Now while the deficit is alarming, it should also be realised that the government keeping a national debt is an easy way of spurring its economy without a great amount of intervention. The debt allows for the mandatory creation of money and that money has to be spent and the effect on the overall economy is almost immediate... there is more money in the system. This means that that money is making interest and in fact creating more money for public use faster. The issue is that we have no good gauge as to at what level is public debt too much. In other new the S&P lowered Japan's future outlook and may possibly lower its credit rating based on large public debt. Japan's debt is approaching 115% of its GDP and now they are thinking of lowering it's credit rating. The USA is only at 45%.
Noumenon
4.6 / 5 (49) Jan 26, 2010
Interesting. Now, the creation of money or printing and infusing into the economy, doesn't that devalue the dollar, which in effect is redistribution of wealth from those who had cash savings? I guess that's why investment is important?
El_Nose
5 / 5 (1) Jan 26, 2010
Noumenon -well its a question of whether a strong dollar is good or bad. Take China, then you would want a weaker dollar because it is cheaper for a foriegner to buy your products so you export more and make money that way. Contrast that with a strong dollar, say the Euro, holders of this currency find it in their best interest to buy abroad and save money that way, but it is more difficult to export product because they are expensive.
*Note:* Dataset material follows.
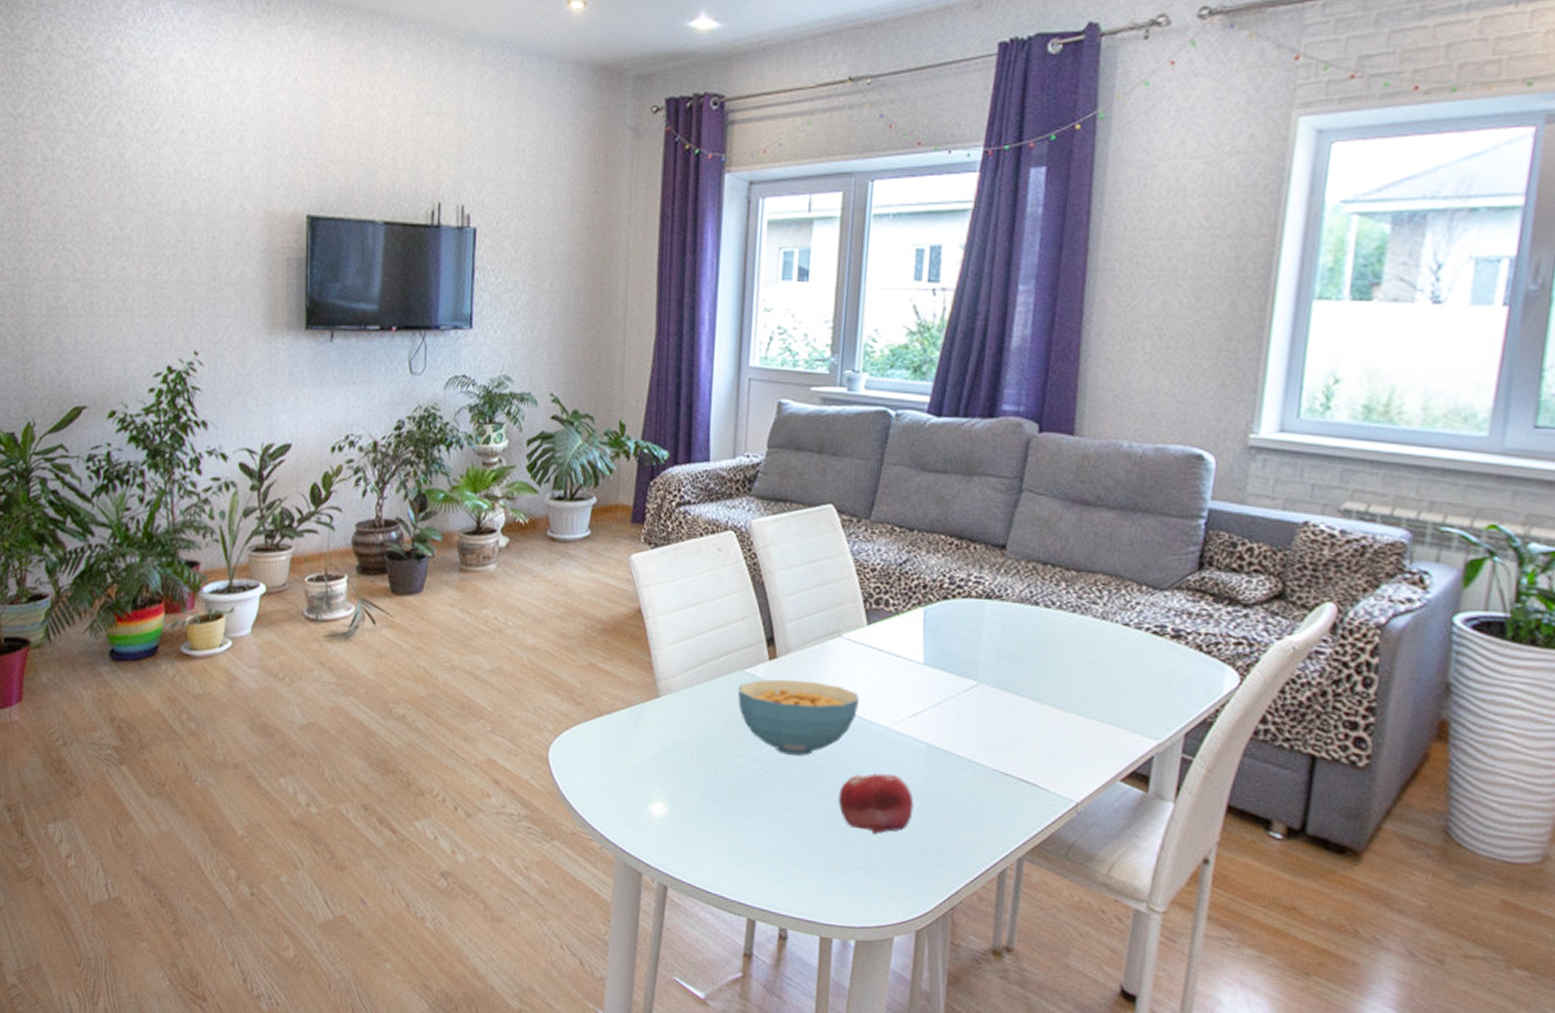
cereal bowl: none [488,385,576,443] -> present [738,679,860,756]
doesn't that devalue the dollar, which in effect is redistribution of wealth from those who had cash savings


That is done by inflation which can be interpreted as the effect of money intering an economy on the present value of money already there. The US has inflationary counter measures controlled by the Fed. The reserve requirement- a demand that banks keep a certain amount of loan money as cash on hand. And the discount rate- cheap rate that government and banks lend money to each other. Increase either lowers possible inflation.
Noumenon
4.6 / 5 (49) Jan 26, 2010
Ahh, interesting. Thanks for that explanation!